GREG ALLENanswers the questions this week
(Golf commentator, RTÉ Radio)
Club: Blainroe GC
Handicap: 6
1 What's your favourite golf tournament (amateur or professional) and why?The US Open. It's to do with the venues and crowd atmosphere and not just because of the extraordinary success of Graeme McDowell and Rory McIlroy over the last two years. Though that helps. There's something about the US Open which struck me from my first day in 2004 at Shinnecock Hills. It's sort of links meets parkland and it was beautifully prepared, with high straw-coloured whin grasses off the fairway. I just had to walk the 18 holes and, in the late evening sun, it was a magical experience.
2 Best TV golf memory?Jack Nicklaus winning the Masters in 1986.
3 Parkland or links? Why?For years, my answer has always been links, but in recent years I have seen some spectacular parkland courses in America that have swayed me back to the centre of this argument and made me look more closely at Ireland's parkland masterpieces which are generally under-rated because of the prevalence of so many links gems.
4 What's your hidden gem of a course and why?Ballyliffin Old. It's overshadowed by its more dramatic duneland big brother Glashedy, but the Old Course is incredibly natural with lumpy bumpy fairways, great bunkering and greensites.
5 How would you deal with someone you suspected of cheating? Would you sign their card?If I were 100 per cent certain, I would not sign the card, but if it were just a suspicion, it would be very difficult to broach without causing serious offence. The stigma of cheating in golf can last a lifetime. You need to be absolutely certain before standing your ground.
6 If you could introduce one rule, how would you combat slow play?As someone who has been known to twitch and fiddle over the ball a bit myself, I feel a little under-qualified to make a rule. I might fall foul of it!

■ INPUT DATA
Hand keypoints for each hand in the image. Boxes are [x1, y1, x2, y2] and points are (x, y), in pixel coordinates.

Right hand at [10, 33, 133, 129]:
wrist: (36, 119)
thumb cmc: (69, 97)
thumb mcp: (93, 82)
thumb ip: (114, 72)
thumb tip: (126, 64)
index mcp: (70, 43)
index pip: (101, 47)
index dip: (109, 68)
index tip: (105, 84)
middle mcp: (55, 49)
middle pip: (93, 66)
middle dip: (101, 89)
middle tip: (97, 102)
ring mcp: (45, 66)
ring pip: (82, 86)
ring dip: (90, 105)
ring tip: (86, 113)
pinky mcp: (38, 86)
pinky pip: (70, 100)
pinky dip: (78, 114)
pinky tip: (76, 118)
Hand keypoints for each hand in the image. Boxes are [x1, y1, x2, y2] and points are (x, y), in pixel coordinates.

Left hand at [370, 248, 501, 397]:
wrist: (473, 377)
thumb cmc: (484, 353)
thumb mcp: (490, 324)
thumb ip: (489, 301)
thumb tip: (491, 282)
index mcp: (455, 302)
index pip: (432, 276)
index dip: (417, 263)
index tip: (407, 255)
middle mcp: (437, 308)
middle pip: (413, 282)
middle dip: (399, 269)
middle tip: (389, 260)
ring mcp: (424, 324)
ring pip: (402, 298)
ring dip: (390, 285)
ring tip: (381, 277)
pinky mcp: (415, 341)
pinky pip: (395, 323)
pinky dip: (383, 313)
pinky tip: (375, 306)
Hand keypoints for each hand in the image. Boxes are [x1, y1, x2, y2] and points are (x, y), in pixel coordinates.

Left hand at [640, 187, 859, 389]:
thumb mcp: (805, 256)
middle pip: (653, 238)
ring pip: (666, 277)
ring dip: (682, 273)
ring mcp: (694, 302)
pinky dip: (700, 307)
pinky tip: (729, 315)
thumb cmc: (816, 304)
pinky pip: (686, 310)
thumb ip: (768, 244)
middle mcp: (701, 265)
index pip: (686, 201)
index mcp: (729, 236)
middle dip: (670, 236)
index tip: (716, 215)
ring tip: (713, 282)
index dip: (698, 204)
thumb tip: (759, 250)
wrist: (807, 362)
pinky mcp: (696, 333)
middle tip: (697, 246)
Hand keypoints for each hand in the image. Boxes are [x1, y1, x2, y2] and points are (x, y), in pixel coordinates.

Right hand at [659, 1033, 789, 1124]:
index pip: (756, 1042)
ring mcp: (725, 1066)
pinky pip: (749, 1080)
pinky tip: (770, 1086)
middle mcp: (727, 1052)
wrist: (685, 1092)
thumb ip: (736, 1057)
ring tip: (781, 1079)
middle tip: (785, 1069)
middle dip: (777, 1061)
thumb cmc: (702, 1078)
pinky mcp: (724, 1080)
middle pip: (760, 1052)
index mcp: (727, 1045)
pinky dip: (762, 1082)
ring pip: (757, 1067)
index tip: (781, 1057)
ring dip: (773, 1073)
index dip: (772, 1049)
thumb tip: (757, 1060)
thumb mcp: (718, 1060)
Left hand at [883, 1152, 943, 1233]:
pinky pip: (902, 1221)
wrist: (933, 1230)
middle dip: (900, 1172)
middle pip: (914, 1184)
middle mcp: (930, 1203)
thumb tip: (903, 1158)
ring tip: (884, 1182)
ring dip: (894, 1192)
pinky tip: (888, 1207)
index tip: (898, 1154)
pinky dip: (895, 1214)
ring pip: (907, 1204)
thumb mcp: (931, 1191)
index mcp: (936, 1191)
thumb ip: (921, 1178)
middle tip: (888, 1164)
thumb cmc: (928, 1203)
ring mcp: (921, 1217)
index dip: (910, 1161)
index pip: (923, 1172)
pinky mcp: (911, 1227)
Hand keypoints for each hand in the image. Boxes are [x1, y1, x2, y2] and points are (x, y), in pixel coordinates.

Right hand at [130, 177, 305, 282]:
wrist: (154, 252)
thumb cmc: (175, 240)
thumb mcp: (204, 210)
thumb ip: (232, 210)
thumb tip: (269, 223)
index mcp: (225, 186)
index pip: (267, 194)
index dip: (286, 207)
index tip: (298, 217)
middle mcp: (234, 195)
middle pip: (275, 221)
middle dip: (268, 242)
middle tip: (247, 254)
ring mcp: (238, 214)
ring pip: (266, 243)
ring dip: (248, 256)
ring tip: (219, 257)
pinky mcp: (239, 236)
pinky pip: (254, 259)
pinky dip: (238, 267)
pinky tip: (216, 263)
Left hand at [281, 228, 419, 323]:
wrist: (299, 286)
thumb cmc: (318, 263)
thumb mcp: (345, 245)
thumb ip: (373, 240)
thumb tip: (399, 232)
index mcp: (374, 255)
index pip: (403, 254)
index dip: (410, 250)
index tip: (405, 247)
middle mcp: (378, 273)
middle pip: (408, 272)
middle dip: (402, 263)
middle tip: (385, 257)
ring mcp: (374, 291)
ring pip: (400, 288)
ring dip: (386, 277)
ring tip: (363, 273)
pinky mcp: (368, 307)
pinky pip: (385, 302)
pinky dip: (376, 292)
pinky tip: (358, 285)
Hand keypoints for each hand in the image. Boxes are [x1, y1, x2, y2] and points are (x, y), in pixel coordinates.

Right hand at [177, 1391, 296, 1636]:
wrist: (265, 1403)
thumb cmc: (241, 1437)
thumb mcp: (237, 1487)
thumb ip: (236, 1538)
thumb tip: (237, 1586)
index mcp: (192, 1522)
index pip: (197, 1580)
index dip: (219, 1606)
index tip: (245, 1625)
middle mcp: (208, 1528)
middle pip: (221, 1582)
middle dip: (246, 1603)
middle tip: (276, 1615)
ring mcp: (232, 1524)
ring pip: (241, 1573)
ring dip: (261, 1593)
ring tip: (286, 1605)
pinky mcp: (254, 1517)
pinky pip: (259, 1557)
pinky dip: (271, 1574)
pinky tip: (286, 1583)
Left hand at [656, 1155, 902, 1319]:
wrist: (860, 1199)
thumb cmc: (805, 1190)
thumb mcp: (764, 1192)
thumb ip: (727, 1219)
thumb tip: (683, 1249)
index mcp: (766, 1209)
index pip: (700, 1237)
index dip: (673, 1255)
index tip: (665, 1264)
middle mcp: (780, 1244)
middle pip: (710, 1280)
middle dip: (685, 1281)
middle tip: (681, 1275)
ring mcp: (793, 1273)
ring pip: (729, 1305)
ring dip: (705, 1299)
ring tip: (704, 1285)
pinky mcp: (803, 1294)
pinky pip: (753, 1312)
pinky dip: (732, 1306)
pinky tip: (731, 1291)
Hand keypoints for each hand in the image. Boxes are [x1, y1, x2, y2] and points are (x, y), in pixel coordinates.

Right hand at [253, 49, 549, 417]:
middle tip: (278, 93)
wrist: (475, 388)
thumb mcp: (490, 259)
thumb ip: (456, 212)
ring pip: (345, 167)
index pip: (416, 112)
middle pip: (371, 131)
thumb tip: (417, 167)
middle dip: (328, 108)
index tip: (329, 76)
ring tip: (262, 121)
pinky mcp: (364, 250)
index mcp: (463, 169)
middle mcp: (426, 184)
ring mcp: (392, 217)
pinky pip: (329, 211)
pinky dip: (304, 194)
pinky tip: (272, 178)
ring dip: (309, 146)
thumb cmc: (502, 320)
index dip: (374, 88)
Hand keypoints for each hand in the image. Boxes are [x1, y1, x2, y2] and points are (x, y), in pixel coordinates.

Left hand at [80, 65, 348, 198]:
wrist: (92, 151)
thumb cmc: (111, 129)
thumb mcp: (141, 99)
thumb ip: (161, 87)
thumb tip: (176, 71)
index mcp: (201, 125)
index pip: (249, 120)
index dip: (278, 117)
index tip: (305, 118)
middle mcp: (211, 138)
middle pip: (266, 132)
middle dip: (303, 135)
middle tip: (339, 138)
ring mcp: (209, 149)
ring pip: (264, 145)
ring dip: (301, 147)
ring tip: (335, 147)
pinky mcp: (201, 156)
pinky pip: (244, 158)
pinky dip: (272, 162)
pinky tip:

■ EXERCISE INSTRUCTIONS
Repeat the golf interview from "5 How would" to "standing your ground.", switching "stigma" to "disgrace".

■ REPLY
5 How would you deal with someone you suspected of cheating? Would you sign their card?If I were 100 per cent certain, I would not sign the card, but if it were just a suspicion, it would be very difficult to broach without causing serious offence. The disgrace of cheating in golf can last a lifetime. You need to be absolutely certain before standing your ground.